EXCERPTED PASSAGE
So anyway, when I lie awake there I figure God probably wants me to pray for people since I'm just laying there not able to sleep.  So this particular night I did.  I prayed for a lot of people but also myself.  Not only for physical healing but for spiritual sanctification (which is an ongoing process).  After that time with God I tried to sleep again but to no avail. So I read.

I'm reading this book and it probably isn't great to be reading about all the food, but I can't keep myself away from books about food.  I'm a natural foodie and my husband is too. But what I noticed as I read, was that I kept being reminded by certain things in the book about my friends and family.  So every time that would happen I would pray for them because I felt a tug at my heart to do so. God wanted me to keep praying.

DATA LISTING
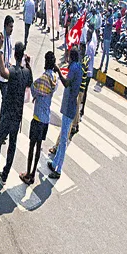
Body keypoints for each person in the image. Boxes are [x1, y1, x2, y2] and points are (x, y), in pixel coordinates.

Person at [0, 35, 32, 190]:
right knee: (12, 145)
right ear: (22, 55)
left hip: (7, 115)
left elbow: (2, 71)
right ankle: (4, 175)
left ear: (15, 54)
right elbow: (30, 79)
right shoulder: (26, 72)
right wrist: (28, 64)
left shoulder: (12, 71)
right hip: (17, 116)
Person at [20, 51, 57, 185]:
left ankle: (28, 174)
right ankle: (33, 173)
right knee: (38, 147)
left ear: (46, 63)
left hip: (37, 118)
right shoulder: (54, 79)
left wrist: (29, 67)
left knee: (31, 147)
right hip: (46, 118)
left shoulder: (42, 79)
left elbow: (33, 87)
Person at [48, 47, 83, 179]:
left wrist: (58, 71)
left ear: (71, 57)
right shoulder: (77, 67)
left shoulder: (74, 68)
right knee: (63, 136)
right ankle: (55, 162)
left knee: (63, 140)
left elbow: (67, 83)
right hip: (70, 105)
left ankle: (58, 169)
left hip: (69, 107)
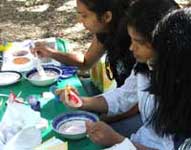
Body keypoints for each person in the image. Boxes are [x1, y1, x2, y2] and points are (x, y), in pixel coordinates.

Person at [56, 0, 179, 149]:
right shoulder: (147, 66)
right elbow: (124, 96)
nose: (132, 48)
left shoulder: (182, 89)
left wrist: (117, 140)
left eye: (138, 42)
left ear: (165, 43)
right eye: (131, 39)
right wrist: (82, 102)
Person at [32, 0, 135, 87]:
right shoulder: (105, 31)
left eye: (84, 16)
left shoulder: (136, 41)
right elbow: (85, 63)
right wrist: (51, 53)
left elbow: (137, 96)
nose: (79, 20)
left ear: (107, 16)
--
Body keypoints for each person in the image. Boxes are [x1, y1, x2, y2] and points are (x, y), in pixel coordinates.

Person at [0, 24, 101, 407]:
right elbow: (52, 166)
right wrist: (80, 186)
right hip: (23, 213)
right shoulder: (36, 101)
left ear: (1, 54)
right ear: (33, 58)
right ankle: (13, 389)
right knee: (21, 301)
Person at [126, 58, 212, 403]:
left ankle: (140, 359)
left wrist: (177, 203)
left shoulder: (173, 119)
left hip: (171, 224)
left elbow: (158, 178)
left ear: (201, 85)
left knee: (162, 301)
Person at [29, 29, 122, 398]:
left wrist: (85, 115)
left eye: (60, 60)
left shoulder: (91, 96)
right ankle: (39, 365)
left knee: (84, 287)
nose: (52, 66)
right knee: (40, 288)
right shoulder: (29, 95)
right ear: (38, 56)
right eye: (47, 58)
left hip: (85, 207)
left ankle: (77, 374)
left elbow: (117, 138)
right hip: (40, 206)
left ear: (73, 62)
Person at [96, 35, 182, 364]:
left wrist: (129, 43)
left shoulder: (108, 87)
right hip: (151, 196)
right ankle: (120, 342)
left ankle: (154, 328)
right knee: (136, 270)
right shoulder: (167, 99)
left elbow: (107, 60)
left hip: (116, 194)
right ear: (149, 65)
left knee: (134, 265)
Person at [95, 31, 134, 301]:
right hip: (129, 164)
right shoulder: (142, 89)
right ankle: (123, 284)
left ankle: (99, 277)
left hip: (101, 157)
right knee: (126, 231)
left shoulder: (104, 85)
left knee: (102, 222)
...
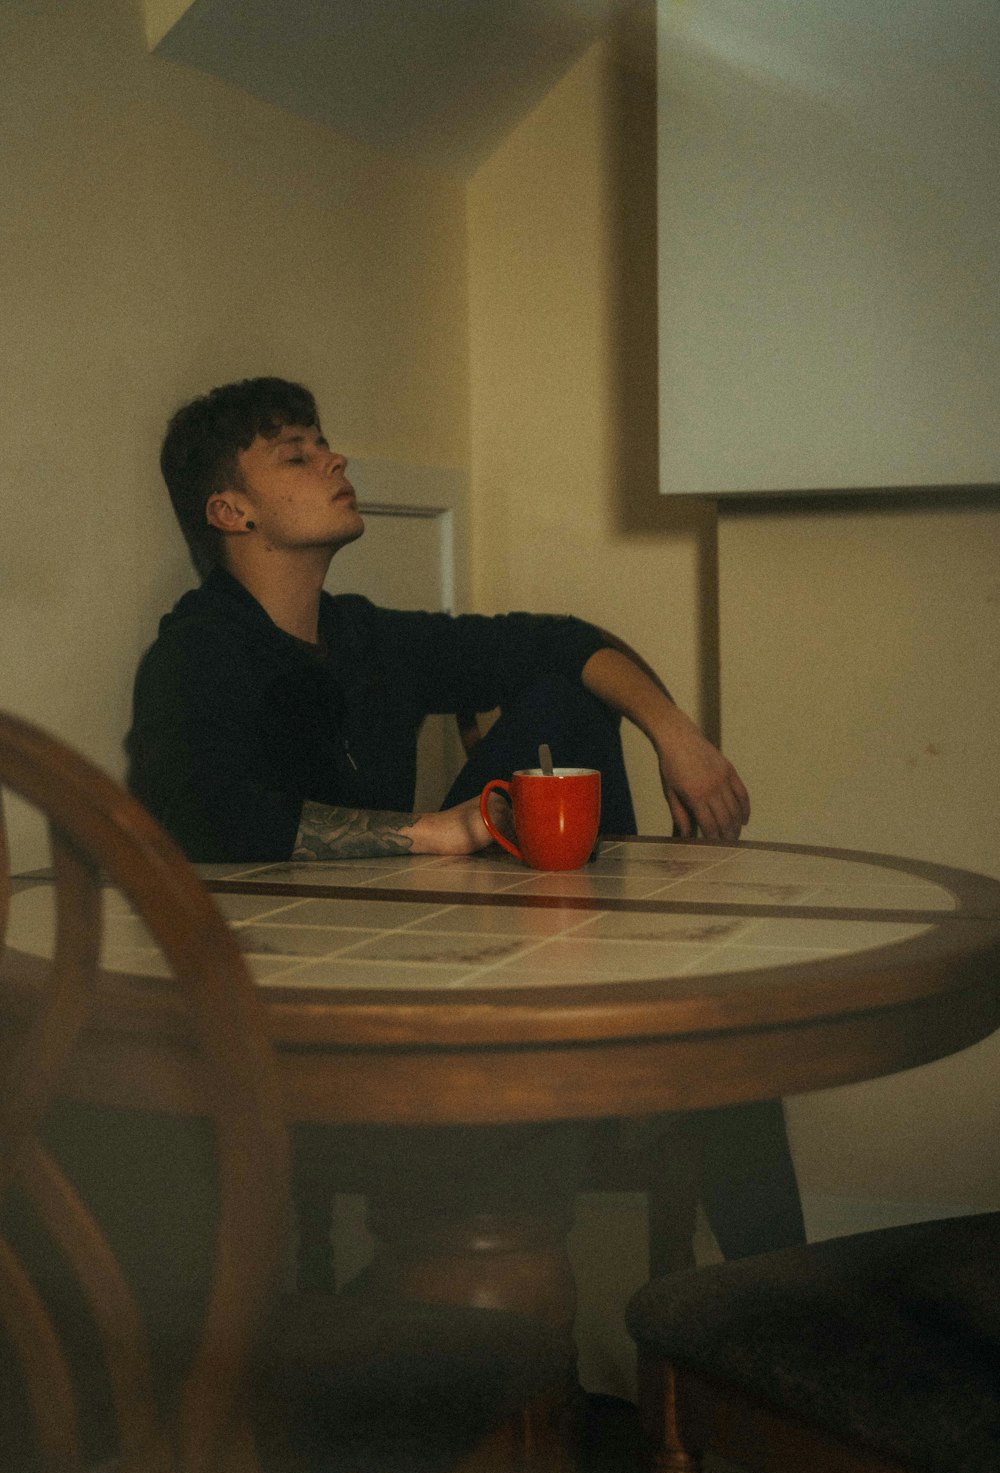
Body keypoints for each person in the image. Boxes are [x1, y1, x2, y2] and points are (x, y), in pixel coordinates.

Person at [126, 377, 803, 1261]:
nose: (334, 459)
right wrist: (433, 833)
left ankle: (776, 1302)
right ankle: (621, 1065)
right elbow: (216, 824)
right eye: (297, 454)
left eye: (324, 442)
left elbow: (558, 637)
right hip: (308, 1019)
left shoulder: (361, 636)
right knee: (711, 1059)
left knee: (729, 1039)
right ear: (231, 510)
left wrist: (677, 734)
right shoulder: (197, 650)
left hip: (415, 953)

EXERCISE INSTRUCTIONS
Continue the passage about praying through a sleepless night and reading a book about food, picking up right after its last sentence.

RESULT OF THIS TASK
"Many return dazzled by the casual Spanish approach to eating: dinner at midnight, the standup snacks at crowded tapas bars, the whole concept of the poteo- the multisop bar and food crawl from casual eatery to casual eatery, grazing for what's good, cherry-picking the best at each place ("a little bit, often") before moving on to the next place, and the next."  This made me think of Casey and Alicia, how we used to have a "dinner club" and we'd try various restaurants and rate them in our little book way back when in college.  How much they enjoy food like us and how they would be THE people we would choose to go on a Spain eating-adventure with someday when I'm well.  So I prayed for them.  They are going to be missionaries in Mexico.  There is much to pray about for our dear friends as they prepare to go.


"It is no coincidence that so many chefs have been visiting Spain lately, only to return with an altered worldview."  My friends the Pidals just moved to Spain to be missionaries there.  They've got two boys my own daughters' ages.  My heart prayed for them and the challenges and the good things that are happening for them there.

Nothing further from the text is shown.